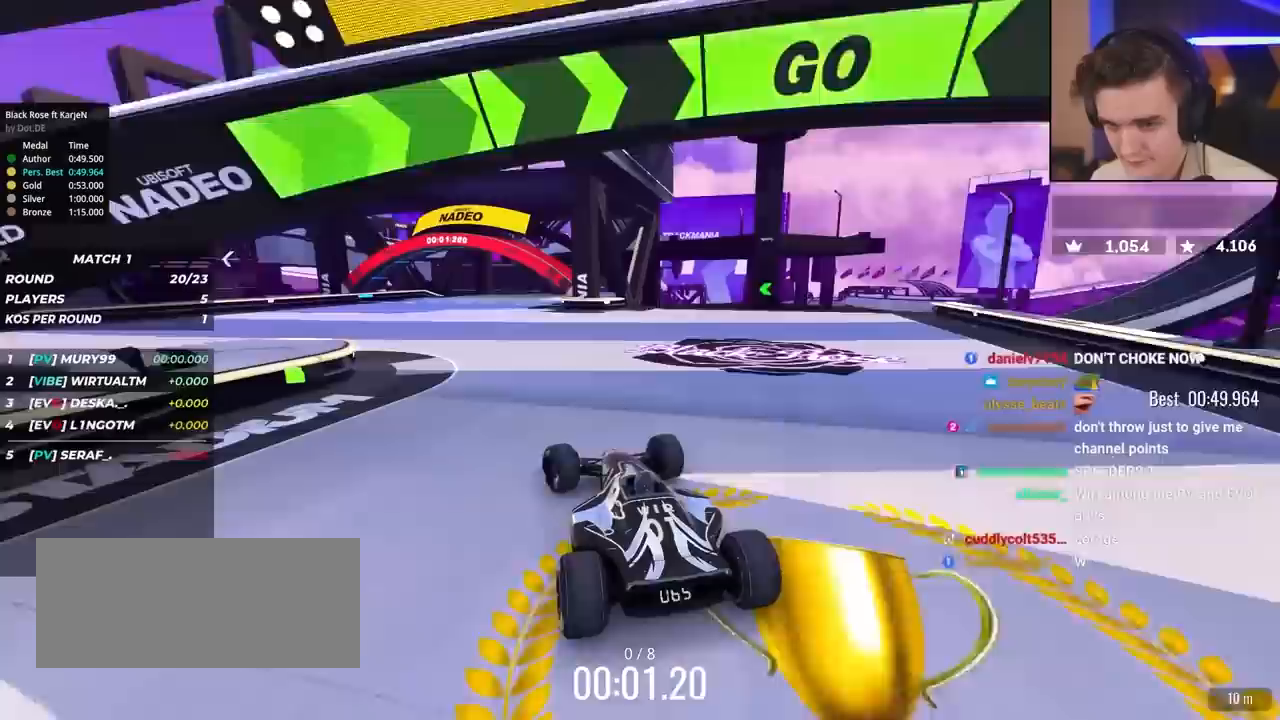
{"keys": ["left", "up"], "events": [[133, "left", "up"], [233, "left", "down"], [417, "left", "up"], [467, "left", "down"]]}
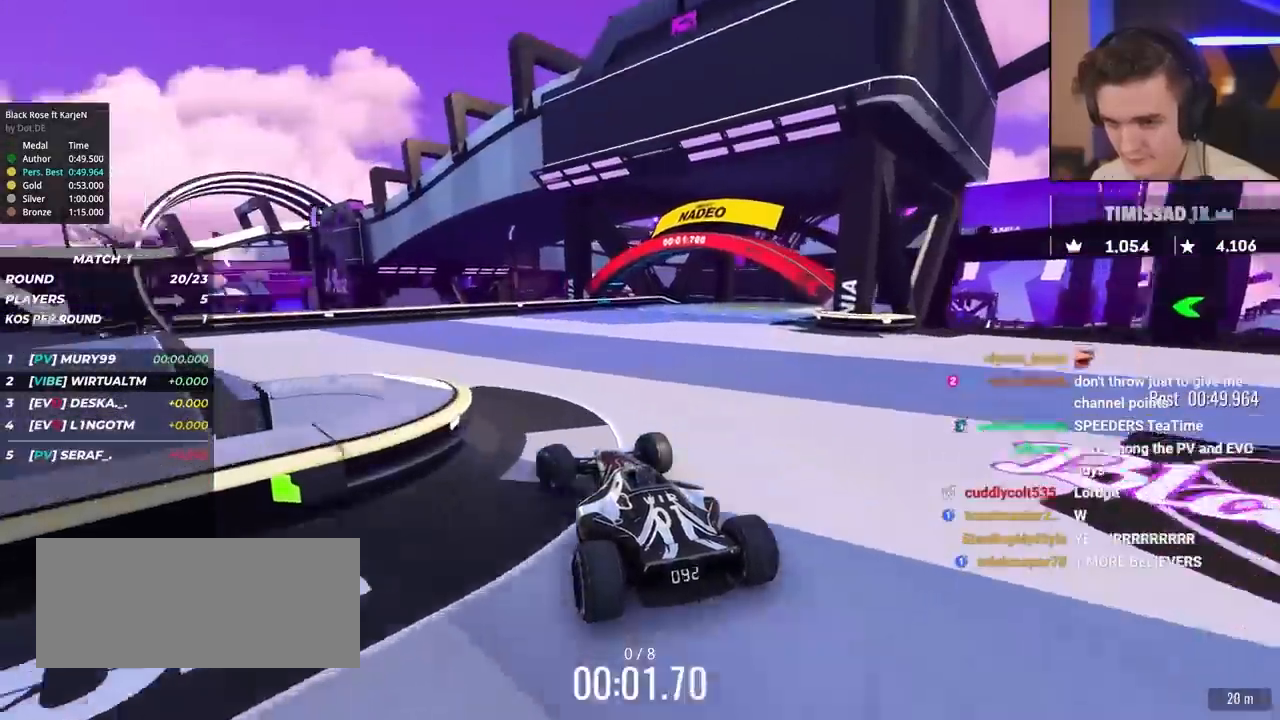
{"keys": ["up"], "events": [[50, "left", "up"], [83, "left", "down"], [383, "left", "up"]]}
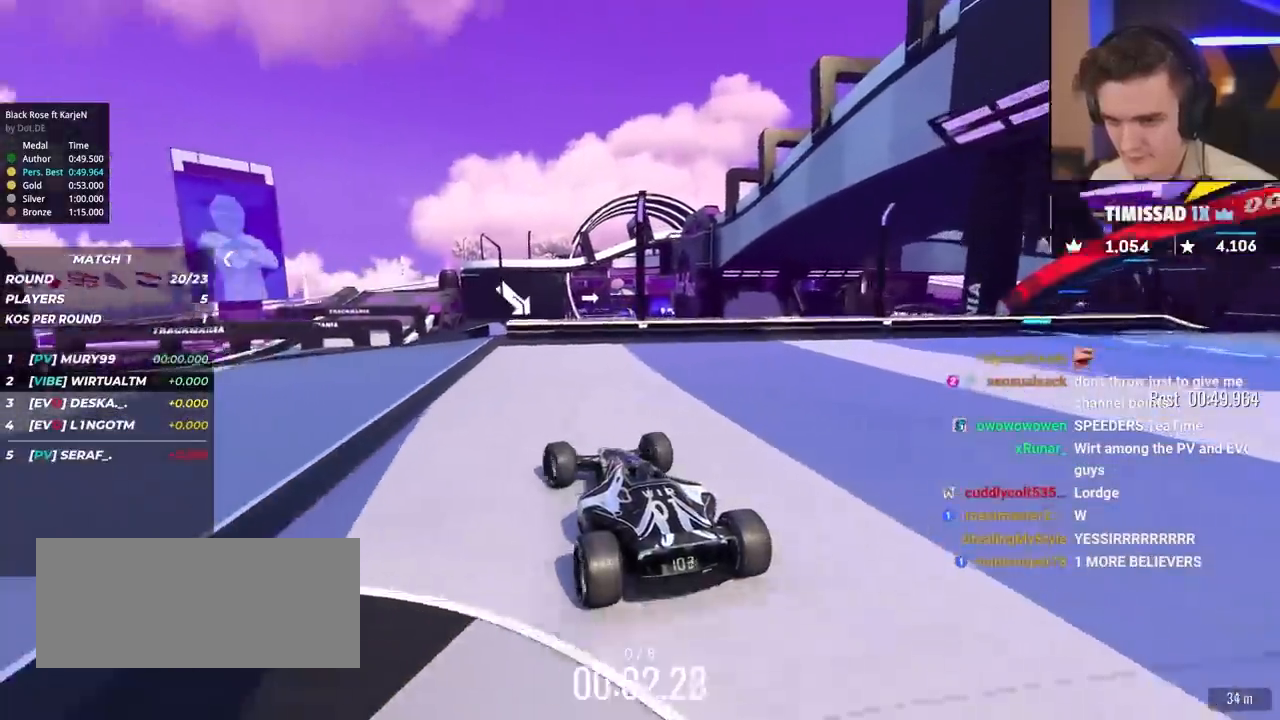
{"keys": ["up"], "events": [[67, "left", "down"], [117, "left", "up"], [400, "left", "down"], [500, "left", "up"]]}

• Task to carry out: Leaving aside the pictures, copy the listing above exactly.

• The answer:
{"keys": ["left", "up"], "events": [[133, "left", "up"], [233, "left", "down"], [417, "left", "up"], [467, "left", "down"]]}
{"keys": ["up"], "events": [[50, "left", "up"], [83, "left", "down"], [383, "left", "up"]]}
{"keys": ["up"], "events": [[67, "left", "down"], [117, "left", "up"], [400, "left", "down"], [500, "left", "up"]]}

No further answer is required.